The Kickapoo reckoned kinship patrilineally, and were organized into clans bearing the names of animals. They also had a Berry clan and a Tree clan, though clans named after plants were unusual in most tribes. Leaders from the clans formed a council, which governed along with a hereditary chief, usually from the Eagle clan. Women sometimes acted as chiefs, although in a religious, not political, role. By the 1950s, traditional organization became largely ceremonial, and matrilineal chiefs were acceptable. Kickapoo religion centers on relations with several important deities, including Creator, the four winds, the sky, moon, sun, stars, and earth.
Kickapoo women provided much of the tribe's food through agriculture and gathering. Men hunted and fished. Hunting and gathering are still important to a band of Kickapoo who settled in Mexico.
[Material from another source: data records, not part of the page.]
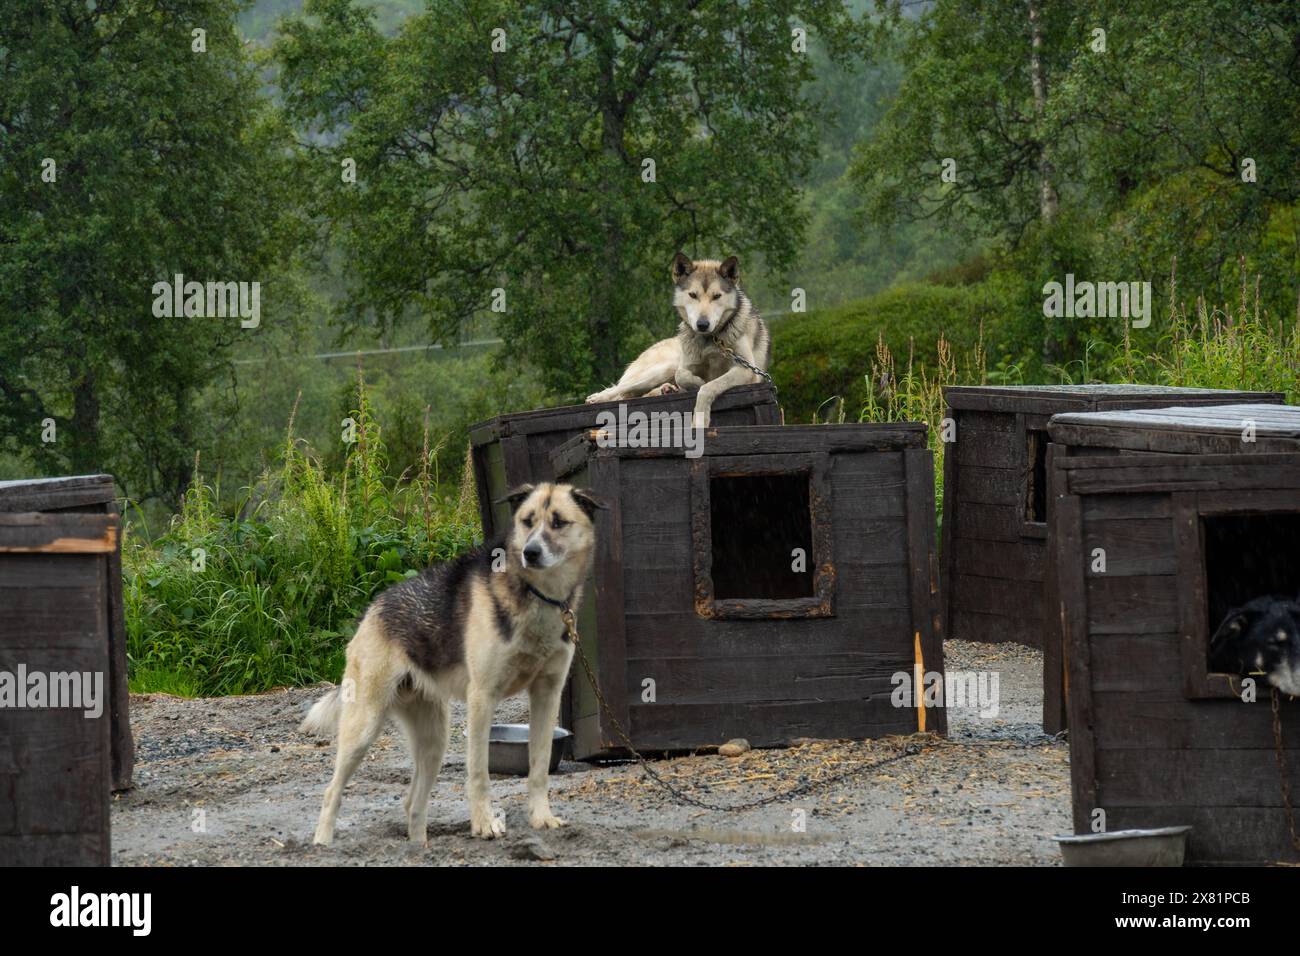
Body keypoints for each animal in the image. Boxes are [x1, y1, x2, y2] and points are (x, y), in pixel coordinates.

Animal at [306, 481, 600, 842]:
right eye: (528, 521)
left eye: (558, 522)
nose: (531, 552)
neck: (537, 595)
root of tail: (372, 611)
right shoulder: (482, 699)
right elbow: (479, 773)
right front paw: (484, 824)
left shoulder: (547, 695)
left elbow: (539, 768)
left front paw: (541, 818)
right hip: (363, 728)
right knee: (332, 792)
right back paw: (323, 842)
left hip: (434, 741)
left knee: (412, 804)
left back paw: (419, 847)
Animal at [590, 252, 769, 429]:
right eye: (693, 295)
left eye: (717, 296)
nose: (702, 324)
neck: (711, 339)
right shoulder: (685, 366)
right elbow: (683, 375)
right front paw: (696, 382)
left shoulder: (746, 370)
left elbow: (708, 386)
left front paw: (699, 418)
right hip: (662, 369)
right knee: (621, 389)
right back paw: (598, 397)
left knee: (632, 393)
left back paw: (667, 389)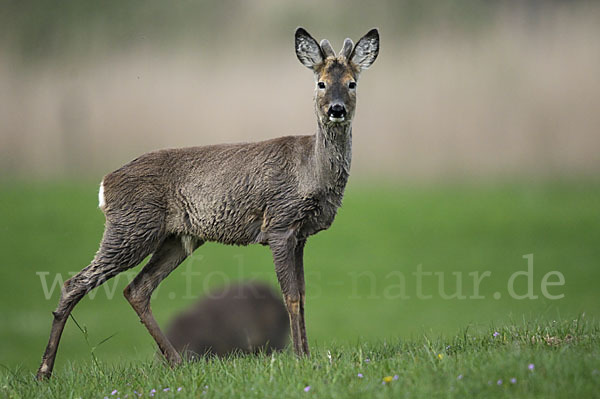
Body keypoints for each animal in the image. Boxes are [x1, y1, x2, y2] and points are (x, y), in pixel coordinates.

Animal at [36, 26, 380, 380]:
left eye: (352, 83)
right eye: (321, 82)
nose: (336, 109)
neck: (311, 170)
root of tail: (105, 185)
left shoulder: (300, 234)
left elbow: (302, 293)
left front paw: (307, 355)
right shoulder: (280, 223)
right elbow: (291, 294)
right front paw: (299, 358)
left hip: (176, 238)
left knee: (137, 289)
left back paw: (176, 361)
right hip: (131, 228)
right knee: (74, 283)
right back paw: (44, 371)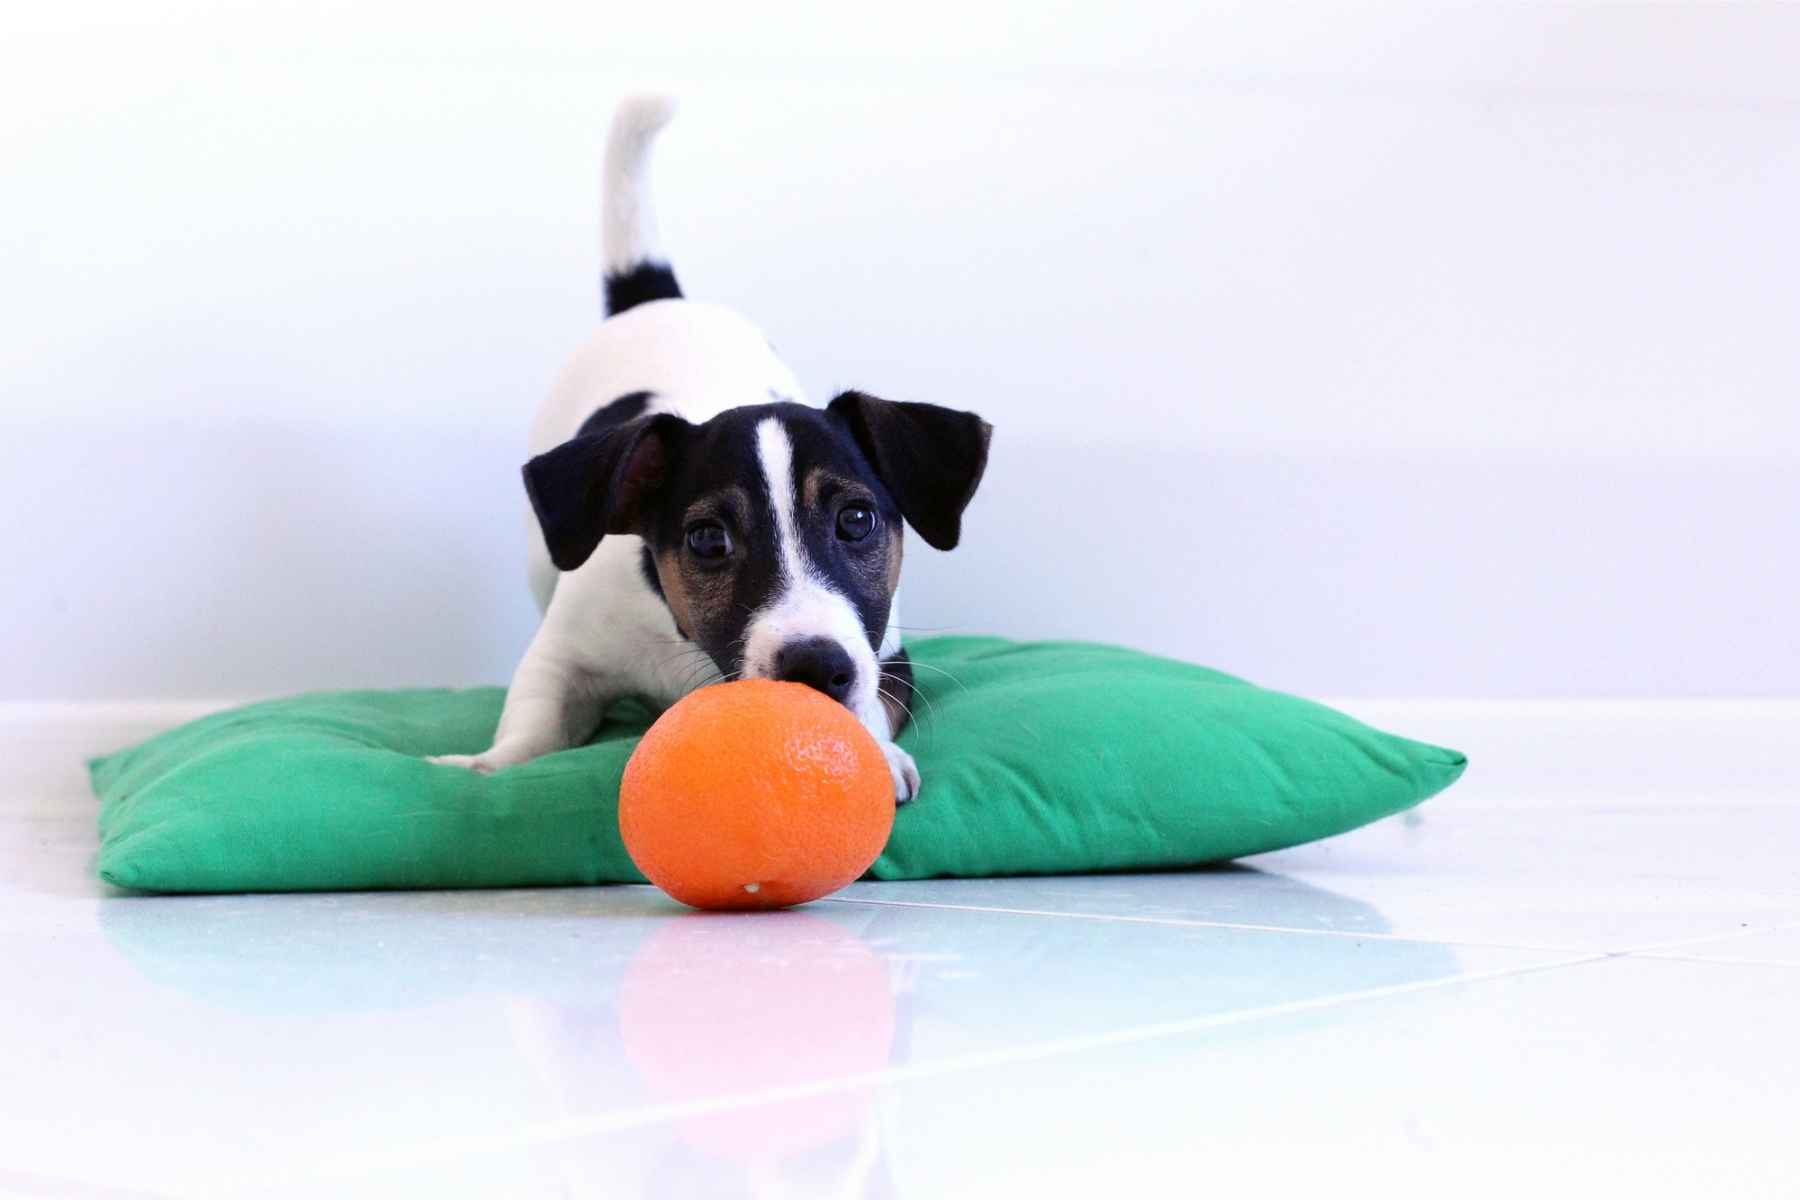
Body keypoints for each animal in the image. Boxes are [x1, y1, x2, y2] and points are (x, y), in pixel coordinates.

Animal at [432, 96, 1000, 805]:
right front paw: (487, 765)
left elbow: (871, 702)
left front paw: (876, 751)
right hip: (544, 559)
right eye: (707, 540)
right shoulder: (565, 650)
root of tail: (657, 299)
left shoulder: (887, 656)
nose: (816, 667)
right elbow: (533, 724)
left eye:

Women also constructed the rectangular, bark-over-pole lodges in Kickapoo villages, and made clothing.
The Kickapoo migrated frequently both before and after encountering Europeans. They first met the French in the mid-seventeenth century when they lived in southern Wisconsin, and initially resisted any attempted control by France. Kickapoo hostility against the French increased in the 1680s, as they blamed French influence for Iroquois and Siouan invasions. The Kickapoo also fought France's Illinois allies, though their longest standing enemies were the Chickasaw and the Osage.
Kickapoo-French relations improved considerably in 1729, and they joined France for a time in the war against the Fox. The Kickapoo remained allied to France, and also the Spanish, even after France's surrender to England in 1763. They joined Pontiac's war against the English in 1763–1764. In the late 1760s they, along with the Potawatomi, Ottawa, and Chippewa, drove the Illinois tribes from the Illinois River, and the Kickapoo moved into central Illinois. During the American Revolution (1775–1783) the Kickapoo were largely neutral or even pro-American, until American land hunger led them to side with Britain. They joined the Miami's confederacy against the Americans in the 1790s, and for years after the Treaty of Greenville (1795) refused to even pick up their annuities from the United States.
Never a huge tribe, the Kickapoo combined with the Mascouten (whom they gradually absorbed) to number only about 2,250 people in 1700, and 1,500 by 1750. In the latter half of the eighteenth century, the Kickapoo divided into two principal bands, about equal in size. The Prairie Kickapoo lived in central Illinois, while the Vermilion Kickapoo inhabited the western fringes of the Wabash River Basin, between modern Danville, Illinois, and Lafayette, Indiana. After 1800, small groups also migrated west of the Mississippi River. The Vermilion Kickapoo became fierce adherents to Tenskwatawa (the Shawnee Prophet) and Tecumseh. The Prairie Kickapoo joined the Vermilion Band against the United States during the War of 1812 (1812–1815). Even after 1815, some Kickapoo resisted further American settlement. By 1819, however, both bands ceded their lands in Illinois and Indiana, and were ordered west in 1832. The last holdouts went west in 1834. By the twentieth century, the Kickapoo had three main bands in Kansas, Oklahoma, and Mexico, numbering 185,247, and approximately 400, respectively.
Bibliography
Gibson, A. M. The Kickapoo: Lords of the Middle Border. Norman: University of Oklahoma Press, 1963.
Trigger, Bruce G., ed. Handbook of North American Indians, vol. 15 Northeast. Washington, D.C.: Smithsonian Institution, 1978.